【短編】ホワイトデー
俺の勤務先では、バレンタインデーとホワイトデーのやり取りが、自然と行われていた。一度は消滅したのだが、結局イベント毎が好きな女性社員が、バレンタインデーに男性社員にチョコレートを渡すのを再開してしまったため、それに伴うホワイトデーのお返しも再燃してしまった。
そんな中、男性社員の中に、とてもセンスのいいお返しを探してくる人がいた。結果、毎年のホワイトデーのお返しを準備するのは、彼になった。
「一体、どうやって見つけてくるんだ?」
「ネットとかでいろいろ。」
コンビニで買ってきた昼飯を食べている俺の横で、自分で作った弁当を食べながら、彼はそう答えた。
彼が用意するお返しは、女性社員にも評判がいい。結構、珍しく可愛らしいお菓子が多い。どこで、これらの情報を仕入れてくるのかが分からない。俺は、自分のお返しを彼女にするのに、アドバイスを貰ったりする。
「お返し探すの、手間じゃないか?」
「プレゼントをあげるのと一緒ですよ。相手が喜ぶかどうかを考えて、選ぶのは楽しいです。しかも、自分の金だけじゃないし。」
そう、今回のお返しは、彼が選んだものに対して、男性社員皆でお金を出し合う。上司は結構多めに出してくれ、しかも渡す女子社員は少ないのだから、俺たちはそんなに多く出さなくていい。
だが、今まで女子社員から不満のようなものは上がったことがないから、きっとお返しはそれなりの物を考えて用意しているはずだ。
今は、簡単にネットで金額を調べようと思えば、調べられる時代でもある。
「石井の彼女は、喜ぶだろうな。」
「・・彼女なんていません。」
「じゃあ、好きな人は?」
「告る前に、振られました。」
淡々と告げられて、俺は彼の方をじっと見た。
「なにそれ?どういうこと?」
「先に彼女の結婚が決まってしまいました。自分の気持ちに気づいたのは、それを知った時だった。」
「随分素直に話すな。言ってもいいの?俺なんかに。」
「もう、彼女に会うこともないと思うので、大丈夫です。」
「吹っ切れたってこと?」
「・・本当はこの職場を辞めたいんですけど。そんな理由で辞めるのもどうかと思って。」
「え?」
「では、お先に失礼します。15時にお返し配るの手伝ってください。」
「あぁ。分かった。」
彼は手早く空になった自分の弁当を片付けると、それを持って立ち去っていく。
俺は、自分の昼飯を食べながら、石井が言った先ほどの言葉を頭の中で思い返す。
同じ職場にいて、一緒に働いている内に、相手の結婚が決まって、今はその相手に会うことはない。
自分も同じ職場だ。それに該当しそうな女子社員は一人しかいなかった。
俺たちより年齢は若かったが、数年前にこの会社に転職してきて、チームリーダーも務めていた。だが、結婚して、家庭の事情でと去年退職していった。
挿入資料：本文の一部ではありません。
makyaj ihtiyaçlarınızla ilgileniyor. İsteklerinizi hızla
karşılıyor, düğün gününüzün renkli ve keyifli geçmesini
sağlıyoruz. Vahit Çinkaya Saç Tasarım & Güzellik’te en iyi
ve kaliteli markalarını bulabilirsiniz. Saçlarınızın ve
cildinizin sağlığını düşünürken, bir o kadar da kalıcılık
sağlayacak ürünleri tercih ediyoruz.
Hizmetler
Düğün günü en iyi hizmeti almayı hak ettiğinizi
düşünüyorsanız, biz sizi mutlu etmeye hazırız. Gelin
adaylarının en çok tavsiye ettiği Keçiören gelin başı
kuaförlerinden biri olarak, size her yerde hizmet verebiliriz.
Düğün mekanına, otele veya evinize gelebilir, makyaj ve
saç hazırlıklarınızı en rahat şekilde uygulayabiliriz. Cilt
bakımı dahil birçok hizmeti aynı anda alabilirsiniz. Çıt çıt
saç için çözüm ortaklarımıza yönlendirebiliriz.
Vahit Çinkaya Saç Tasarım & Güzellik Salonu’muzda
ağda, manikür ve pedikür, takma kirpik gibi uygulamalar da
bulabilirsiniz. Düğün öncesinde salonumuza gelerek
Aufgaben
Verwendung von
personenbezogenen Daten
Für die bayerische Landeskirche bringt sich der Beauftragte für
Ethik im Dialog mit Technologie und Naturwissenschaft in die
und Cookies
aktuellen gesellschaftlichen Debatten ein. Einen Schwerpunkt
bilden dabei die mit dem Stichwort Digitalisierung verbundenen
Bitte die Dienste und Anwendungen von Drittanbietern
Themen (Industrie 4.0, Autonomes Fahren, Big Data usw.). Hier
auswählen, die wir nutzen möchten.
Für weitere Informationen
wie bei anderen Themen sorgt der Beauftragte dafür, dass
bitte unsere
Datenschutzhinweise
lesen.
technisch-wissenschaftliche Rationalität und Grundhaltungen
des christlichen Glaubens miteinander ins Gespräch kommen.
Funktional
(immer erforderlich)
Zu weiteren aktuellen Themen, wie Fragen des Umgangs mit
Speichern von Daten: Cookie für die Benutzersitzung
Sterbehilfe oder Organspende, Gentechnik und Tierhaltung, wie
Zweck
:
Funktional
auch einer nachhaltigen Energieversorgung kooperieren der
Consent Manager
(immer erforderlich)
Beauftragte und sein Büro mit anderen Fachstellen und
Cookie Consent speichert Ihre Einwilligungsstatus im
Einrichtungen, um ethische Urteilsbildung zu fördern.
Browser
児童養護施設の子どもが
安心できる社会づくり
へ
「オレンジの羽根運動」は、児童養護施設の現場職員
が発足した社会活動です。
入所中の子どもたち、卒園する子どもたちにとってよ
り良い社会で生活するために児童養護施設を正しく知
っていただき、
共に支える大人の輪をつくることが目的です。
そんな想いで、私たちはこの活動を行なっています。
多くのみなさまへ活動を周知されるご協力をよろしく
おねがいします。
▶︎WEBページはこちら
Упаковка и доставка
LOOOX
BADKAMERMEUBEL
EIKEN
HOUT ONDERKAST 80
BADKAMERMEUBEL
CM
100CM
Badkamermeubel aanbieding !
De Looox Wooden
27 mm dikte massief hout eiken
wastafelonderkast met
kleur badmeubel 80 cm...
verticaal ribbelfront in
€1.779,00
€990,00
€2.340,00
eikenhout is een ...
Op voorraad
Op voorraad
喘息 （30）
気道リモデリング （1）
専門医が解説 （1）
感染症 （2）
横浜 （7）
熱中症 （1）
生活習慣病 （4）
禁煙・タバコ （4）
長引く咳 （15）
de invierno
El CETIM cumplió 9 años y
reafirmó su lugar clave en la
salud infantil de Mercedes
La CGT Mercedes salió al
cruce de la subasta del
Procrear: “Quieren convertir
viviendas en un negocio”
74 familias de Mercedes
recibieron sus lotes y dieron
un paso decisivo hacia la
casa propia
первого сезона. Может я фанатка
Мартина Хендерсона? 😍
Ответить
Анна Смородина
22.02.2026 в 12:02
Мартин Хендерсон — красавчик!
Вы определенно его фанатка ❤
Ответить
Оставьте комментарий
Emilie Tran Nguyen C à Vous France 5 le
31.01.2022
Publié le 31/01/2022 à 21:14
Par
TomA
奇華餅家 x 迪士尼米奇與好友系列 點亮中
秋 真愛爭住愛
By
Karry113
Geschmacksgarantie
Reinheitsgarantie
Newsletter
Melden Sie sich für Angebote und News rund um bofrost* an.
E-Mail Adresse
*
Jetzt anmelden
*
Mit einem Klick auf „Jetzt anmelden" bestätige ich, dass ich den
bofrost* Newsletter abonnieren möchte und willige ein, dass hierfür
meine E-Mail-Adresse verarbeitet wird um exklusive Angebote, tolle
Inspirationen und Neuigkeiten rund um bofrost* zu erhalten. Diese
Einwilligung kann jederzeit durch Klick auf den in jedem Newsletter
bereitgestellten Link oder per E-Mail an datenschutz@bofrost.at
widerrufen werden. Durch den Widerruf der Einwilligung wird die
確か一時期、彼女と石井は、同じチームで、彼女が上司だったこともあったはず。住んでいる場所も同じ沿線上だったから、飲み会の帰りとか、帰り途中まで送るようなこともあった気がする。でも、付き合うほど仲は良かっただろうか?さっき、石井も告白はしていないと言っていたから、片思いか。
彼女が結婚してから退職するまでにも、数年たっている。その間、ずっと石井は彼女のことを思っているのだろうか?この職場を辞めたいと考えるほどには。
石井は結構クールで、自分のことはあまり口にしない。常に、自分の周りに一定の壁を作っているようなところがある。飲み会があれば出席はし、それなりに楽しんでいるようだが、外から観察しているような目をしていることがある。
今度2人で飲みに行ってみようかな。
俺は自分で思うくらい単純だが、彼が口に出さずとも、助けを求めているような雰囲気は察した。
俺はそう決意して、彼が立ち去った方向を見つめた。